TEXT SECTION:
-- Begin --
# Rocker Curb hit came with Purchased Cruze



## BMW11190 (Aug 29, 2013)

I just purchased a used 2012 Chevy cruze 2LT, 38,000 miles and it came with the rocker having a big dent along the passenger side. I live in colorado and have had it take to many body shops which have given me estimates of $675 or more. Is this a decent price to have this fixed or is it not worth the hassle to get this fixed since the rocker is so low to the ground already for my cruze having the sport suspension.

Thanks.


----------



## H3LLON3ARTH (Dec 16, 2011)

I have rhe same issue in the same spot. I will be adding side skirts to cover up the damage.

Sent From An Antique,
My Original Droid.


----------



## obermd (Mar 3, 2012)

BMW11190 said:


> I am new to cruze talk and just purchased a 2012 Chevy cruze 2LT. I am wondering if anyone on this forum has the same cruze I do as in the 2LT or knows a lot about cruze's in general. I have some rocker damage on the passenger side, that was already there when I bought the car. I am wondering if anyone knows of any good reliable and well priced auto body shops or people who do it for cash in general. I am also looking to meet up and see what other people have and talk about cruze's.
> 
> Thanks.
-- End --
Dataset excerpts:
-- Begin --
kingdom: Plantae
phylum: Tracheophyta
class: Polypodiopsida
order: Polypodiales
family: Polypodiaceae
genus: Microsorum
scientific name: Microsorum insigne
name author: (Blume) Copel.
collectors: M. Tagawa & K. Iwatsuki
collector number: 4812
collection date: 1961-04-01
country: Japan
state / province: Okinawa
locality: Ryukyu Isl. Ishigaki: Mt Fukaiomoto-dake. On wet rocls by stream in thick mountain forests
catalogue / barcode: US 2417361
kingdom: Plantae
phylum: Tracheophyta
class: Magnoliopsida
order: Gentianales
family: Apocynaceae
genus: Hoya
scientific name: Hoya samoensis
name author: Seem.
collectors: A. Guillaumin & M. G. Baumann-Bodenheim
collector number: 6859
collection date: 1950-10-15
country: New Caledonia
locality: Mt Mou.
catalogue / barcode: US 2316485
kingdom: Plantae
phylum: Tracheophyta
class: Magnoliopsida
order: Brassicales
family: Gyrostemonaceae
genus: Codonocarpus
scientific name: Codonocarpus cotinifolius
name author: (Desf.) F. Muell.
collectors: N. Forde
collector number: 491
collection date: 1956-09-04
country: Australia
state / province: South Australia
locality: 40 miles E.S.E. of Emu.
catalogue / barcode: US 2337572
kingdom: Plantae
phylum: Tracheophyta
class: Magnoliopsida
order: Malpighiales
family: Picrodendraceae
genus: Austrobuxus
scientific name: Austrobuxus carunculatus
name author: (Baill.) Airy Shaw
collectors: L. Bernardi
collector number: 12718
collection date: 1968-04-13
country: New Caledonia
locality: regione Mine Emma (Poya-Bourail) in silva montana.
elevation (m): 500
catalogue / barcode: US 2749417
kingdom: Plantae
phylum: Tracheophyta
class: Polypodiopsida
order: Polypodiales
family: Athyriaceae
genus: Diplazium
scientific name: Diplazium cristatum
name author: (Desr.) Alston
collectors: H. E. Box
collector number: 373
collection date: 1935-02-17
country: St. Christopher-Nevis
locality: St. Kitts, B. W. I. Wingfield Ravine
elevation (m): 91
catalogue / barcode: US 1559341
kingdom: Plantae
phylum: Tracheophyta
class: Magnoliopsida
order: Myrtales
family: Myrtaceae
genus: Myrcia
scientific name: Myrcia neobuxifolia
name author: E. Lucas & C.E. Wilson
-- End --
JOB: Reproduce verbatim the passage of the forum thread about the dented Cruze rocker between "I just purchased" and "up the damage.", inclusive.

RESULT OF THE EXERCISE:
I just purchased a used 2012 Chevy cruze 2LT, 38,000 miles and it came with the rocker having a big dent along the passenger side. I live in colorado and have had it take to many body shops which have given me estimates of $675 or more. Is this a decent price to have this fixed or is it not worth the hassle to get this fixed since the rocker is so low to the ground already for my cruze having the sport suspension.

Thanks.


----------



## H3LLON3ARTH (Dec 16, 2011)

I have rhe same issue in the same spot. I will be adding side skirts to cover up the damage.